Secondo Lorenzo Pregliasco di YouTrend, i primi quattro quesiti, legati principalmente al lavoro, sono stati favoriti dalla forte mobilitazione sindacale, con la Cgil che ha sostenuto convintamente il sì. Tuttavia, il quinto quesito, riguardante la cittadinanza, ha visto una maggiore divisione, con un supporto decisamente più scarso da parte delle masse. La paura che l’apertura agli stranieri potesse incidere negativamente sul mercato del lavoro, come sottolineato da alcuni esponenti sindacali, ha spinto molti a esprimere il loro dissenso. Questo sentimento ha trovato eco anche nelle regioni rosse, come la Toscana, l’Emilia Romagna e la Puglia, dove pure la percentuale di no è stata significativa. Al contrario, i favorevoli sono stati più concentrati nelle aree centrali delle grandi città, come Milano e Torino, dove la popolazione tende ad avere una visione più cosmopolita. Ma dove si sentono meno, o per niente, gli effetti dell’immigrazione incontrollata, che ha trasformato le periferie in polveriere pronte ad esplodere.
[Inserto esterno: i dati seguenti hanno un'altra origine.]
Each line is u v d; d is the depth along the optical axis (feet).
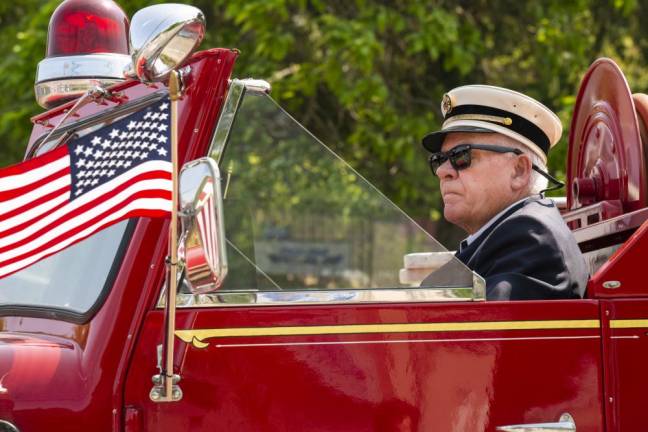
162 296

Non sorprende che il Movimento Cinque Stelle, pur essendo diviso, abbia deciso di non prendere una posizione ufficiale, lasciando libertà di voto al proprio elettorato. Giuseppe Conte e altri esponenti del partito avevano però espressamente sostenuto il sì. Tra i promotori della riforma, Riccardo Magi di Più Europa ha lamentato l’assenza di una corretta informazione sul tema. Secondo lui, la maggioranza di governo ha contribuito a diffondere “falsità“, oscurando il vero contenuto della proposta, che riguardava gli stranieri senza precedenti penali e con una buona conoscenza della lingua italiana, e non i migranti irregolari.
Nonostante la sconfitta, il tema della cittadinanza sembra destinato a tornare in Parlamento. Magi ha proposto alle opposizioni un’azione comune per una legge unitaria di riforma. Anche Antonio Tajani di Forza Italia ha ripreso la discussione, suggerendo che il metodo più giusto sarebbe quello di concedere la cittadinanza dopo dieci anni di scuola frequentata con profitto, una proposta che ha già fatto discutere ma che ancora non ha ottenuto un consenso unanime.